New
Variable Fingerprint Size & Better Testing
- Added fingerprint size option to `cf.init`
After some reasoning, I concluded that having the user choose
fingerprint size is the best choice in terms of API design.
Users care about error rate but it is not possible to have them
directly decide it as it is the result of choosing fingerprint size
and bucket size, settings that in turn define many other performance
characteristics of the filter.
Considering Redis' nature and common usage patterns,
it's very important to keep the memory layout efficient in terms of
access. This means having a few reasonably useful settings that allow
keeping all buckets word or half-word aligned.

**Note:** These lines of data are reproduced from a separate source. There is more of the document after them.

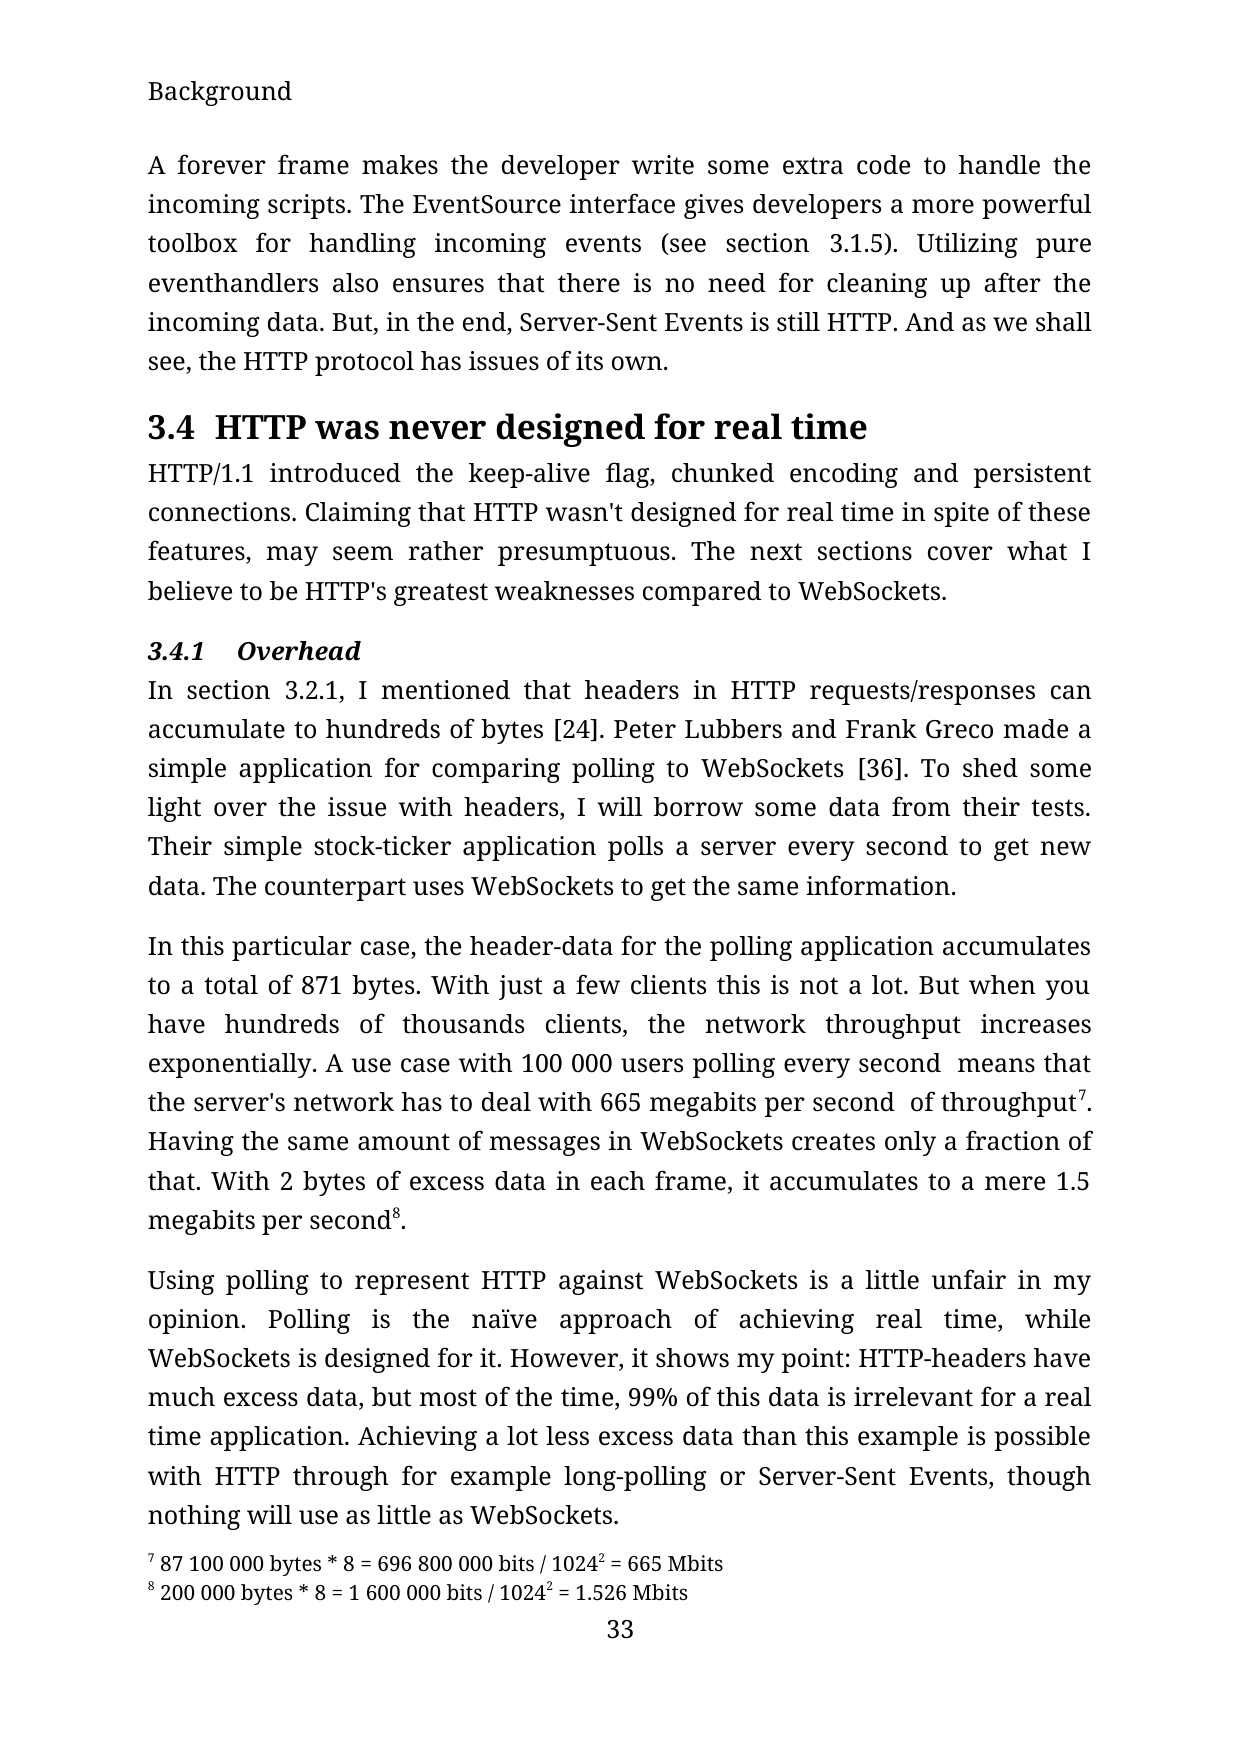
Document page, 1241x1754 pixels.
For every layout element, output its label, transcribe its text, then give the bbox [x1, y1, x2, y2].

text Using polling to represent HTTP against WebSockets is a little unfair in my opinion. Polling is the naïve approach of achieving real time, while WebSockets is designed for it. However, it shows my point: HTTP-headers have much excess data, but most of the time, 99% of this data is irrelevant for a real time application. Achieving a lot less excess data than this example is possible with HTTP through for example long-polling or Server-Sent Events, though nothing will use as little as WebSockets. [148, 1262, 1092, 1531]
text In section 3.2.1, I mentioned that headers in HTTP requests/responses can accumulate to hundreds of bytes [24]. Peter Lubbers and Frank Greco made a simple application for comparing polling to WebSockets [36]. To shed some light over the issue with headers, I will borrow some data from their tests. Their simple stock-ticker application polls a server every second to get new data. The counterpart uses WebSockets to get the same information. [148, 672, 1092, 902]
text In this particular case, the header-data for the polling application accumulates to a total of 871 bytes. With just a few clients this is not a lot. But when you have hundreds of thousands clients, the network throughput increases exponentially. A use case with 100 000 users polling every second means that the server's network has to deal with 665 megabits per second of throughput. Having the same amount of messages in WebSockets creates only a fraction of that. With 2 bytes of excess data in each frame, it accumulates to a mere 1.5 megabits per second. [148, 928, 1092, 1236]
text A forever frame makes the developer write some extra code to handle the incoming scripts. The EventSource interface gives developers a more powerful toolbox for handling incoming events (see section ). Utilizing pure eventhandlers also ensures that there is no need for cleaning up after the incoming data. But, in the end, Server-Sent Events is still HTTP. And as we shall see, the HTTP protocol has issues of its own. [148, 148, 1092, 378]
subtitle Overhead [148, 633, 1092, 667]
text HTTP/1.1 introduced the keep-alive flag, chunked encoding and persistent connections. Claiming that HTTP wasn't designed for real time in spite of these features, may seem rather presumptuous. The next sections cover what I believe to be HTTP's greatest weaknesses compared to WebSockets. [148, 456, 1092, 607]
subtitle HTTP was never designed for real time [148, 403, 1092, 449]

A fpsize setting seems reasonable considering that users already
have to implement a fingerprinting function and should be well aware
of how long the fingerprint should be.
With this new setting, users can create a filter with 1, 2 or 4 bytes
long fingerprints which in turn cap the filter's error rate respectively
to 0.03, 0.0001 and 0.000000001.
The first error rate (0.03) is the point where Cuckoo filters become
more efficient than Bloom filters, the others follow from doubling the
fingerprint size.
For 1 and 2 fingerprint size, bucket size is 4.
For 4, bucketsize is 2.
This makes all bucket fetches to be performed in a single word read.
- Added reference python implementation and testing
Adding variable fingerprint size made the C code much more complex.
To understand reasonably well what the code is supposed to be doing, I
wrote a pure python implementation that is both very easy to understand
and very slow.
The standard selftest suite has been also adapted to the python code
and a "lockstep" testing methodology has devised: each test operation
applied to the Redis module is also applied to the python instance and
before proceeding to the next, both filters are serialized and confronted
to make sure all operations produce byte-to-byte equal results.
This test is very slow but ensures a reasonable certainty that the Python
and C code behave consistently. This paired with the fact that the Python
code is very easy to understand should help build and test new features in
the future.